Yakın zamanda hayatımıza aktif olarak giren çok da kompleks sayılamayacak e-devlet uygulamasıyla oldukça değişen dünyamız, Blockchain ve beraberinde akıllı sözleşmeler ile yepyeni bir şekil alacağı kesindir. Bir jenerasyon öncesini düşündüğümüzde bankamatiklerin, zamanında nasıl bir güven problemi yarattığını unutmak mümkün değil. Çünkü zihinlerde bankamatik serüveni parayı bir insana teslim etmek yerine, bir makinaya yüklemek ve de onun alıcısına ulaşacağı inancını sahiplenmeyi gerektiriyordu ve bu hiç de kolay değildi. Ancak zamanla getirdiği pratiklik oluşan güven problemine galip geldi, bugün adım başı her yer ATM’lerle (Bankamatik) doldu taştı. Bir diğer yandan ATM’lerin elli yılı bile deviremeden, gün geçtikçe yerini internet bankacılığına bırakışına şahit oluyoruz. Bu da bizleri, ne kadar karşı koyarsak koyalım bir şeylerin kontrol dışı dönüşebildiği gerçeğiyle yüzleştiriyor. O yüzden elbette Blockchain’i kabulleniş de bu zorlu süreçten nasibini alacak ancak nihayetinde bir gün hiç anlamadan Blockchain dünyasının içine girmiş olacağız.

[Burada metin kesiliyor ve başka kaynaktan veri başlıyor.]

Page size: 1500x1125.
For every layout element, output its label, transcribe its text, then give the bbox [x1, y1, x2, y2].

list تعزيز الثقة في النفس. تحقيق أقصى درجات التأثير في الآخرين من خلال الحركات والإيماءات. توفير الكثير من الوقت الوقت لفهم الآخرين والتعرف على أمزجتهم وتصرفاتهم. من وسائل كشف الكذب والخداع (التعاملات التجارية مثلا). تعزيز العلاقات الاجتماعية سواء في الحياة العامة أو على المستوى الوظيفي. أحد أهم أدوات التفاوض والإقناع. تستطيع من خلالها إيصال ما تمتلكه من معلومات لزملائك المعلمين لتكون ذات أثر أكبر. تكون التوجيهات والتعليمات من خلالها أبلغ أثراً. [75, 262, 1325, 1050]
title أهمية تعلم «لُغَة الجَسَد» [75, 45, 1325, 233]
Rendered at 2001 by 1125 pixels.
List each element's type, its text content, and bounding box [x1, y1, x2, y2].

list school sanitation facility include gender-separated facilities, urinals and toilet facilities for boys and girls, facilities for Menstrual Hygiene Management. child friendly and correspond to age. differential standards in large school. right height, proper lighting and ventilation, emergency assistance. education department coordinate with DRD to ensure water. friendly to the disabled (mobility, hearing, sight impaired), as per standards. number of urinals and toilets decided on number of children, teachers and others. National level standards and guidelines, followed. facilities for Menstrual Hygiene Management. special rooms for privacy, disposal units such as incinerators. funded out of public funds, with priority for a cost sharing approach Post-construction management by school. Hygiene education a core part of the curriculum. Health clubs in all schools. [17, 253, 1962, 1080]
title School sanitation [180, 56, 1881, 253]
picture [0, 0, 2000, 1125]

Bugün için düşünüldüğünde en basit haliyle bir gayrimenkul satışında alıcı-satıcı arası kurulan anlaşmanın, beraberinde meşakkatli bir usul sürecini getiriyor olması; kimlik, diploma, vekalet türünden belgelerin yenilenmesi/tasdikinde noterde kaybedilen vakit ve nakit; telif hakkı başvurusu ve ihlallerinde mevcuttaki sistemin yetersizliği …vb durumlar hali hazırdaki en dağınık yapı olma özelliğine sahip Blockchain’in potansiyelini öne çıkarıyor. Çünkü Blockchain, tek bir merkeze bağlı olmadan kaynaklı aksaklıkları, kontrolü kendi sistemi içerisinde dağıtma yoluyla hizmeti otomatikleştirerek sunuyor.

İnternet medyasıyla, hukuk ve ekonomi konferanslarıyla, basın ya da kaynak yayınlarla bugün her kesime Blockchain vizyonu aşılanmaktadır. Blockchain sisteminin hukuktaki karşılığının diğer mecralara göre daha yapıcı ve kalıcı olacağı kesin. Çünkü bilin ki bir konu hukukçunun önüne geldiyse insanoğlu oralara çok zaman önce ayak basmış ve dönüşüm başlamıştır. İnternet ve mobil hayatın hızını yakın zamanda tecrübe etmiş bireyler olarak Blockchain’in bir uzay icadı olmadığını, şıp diye geçecek bir zaman diliminde etkilerine şahit olacağımızı bilin isterim.